Harrigan urged American military planners to consider not only the effectiveness of our defenses but also their cost. “I have said for my entire time up here that what we’re doing, fundamentally, supporting Ukraine by shooting million-dollar missiles at $50,000 Russian drones is … not allowing us to win the war in Ukraine, because we’re losing the economics of it,” he said. “It’s also just adding to our national debt.”
“We have got to figure out how we get our defense industrial base to make the low-cost solutions to our enemies’ high-cost problems,” he insisted, “not the other way around, as it has been for the last 30 years. … We have to change that paradigm if we’re going to properly deter or defeat China in the future.” For instance, the WSJ editors pointed to “Israel’s recent success shooting down drones with lasers.”
Developing low-cost solutions is easier said than done, said Perkins, because of the “military-industrial complex” that profits from America’s expensive armaments.
In his 1961 farewell address, President Dwight Eisenhower coined the term “military-industrial complex” to describe “a permanent armaments industry of vast proportions” that the U.S. was forced to create in response to the Soviet threat. Although this industry was necessary, he argued, it also had “grave implications.” Eisenhower urged future elected officials to “guard against the acquisition of unwarranted influence, whether sought or unsought, by the military-industrial complex.”
Harrigan offered his own corollary. “We’ve all got to understand and heed the warning of President Eisenhower. There is a military-industrial [complex], and there is also a congressional complex,” he said. “We have parochial concerns that affect every single congressional district across the United States.

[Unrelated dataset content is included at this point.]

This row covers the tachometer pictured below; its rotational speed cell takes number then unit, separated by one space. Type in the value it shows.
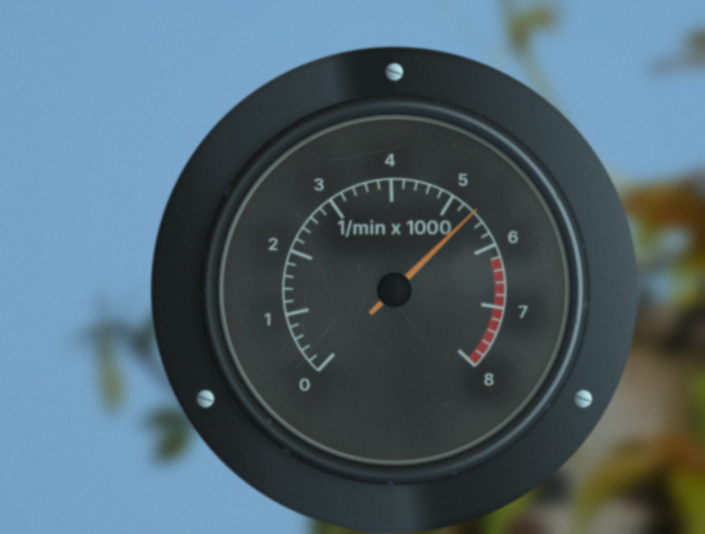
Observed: 5400 rpm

And when that particular congressman or congresswoman fights for what is being produced inside of their district, oftentimes the wrong decisions are ultimately made.”
Although difficult, Harrigan believes that “winning the economics of our conflicts again” is worth the effort. If successful, he said, “we actually won’t fight our next conflict because our enemy knows that we can win the economics of it.”
Regardless of economics, he said, “we have to invest in new technologies that are relevant to the future fight because, as we’ve seen just over the last couple of days in Ukraine, war is fundamentally changing.”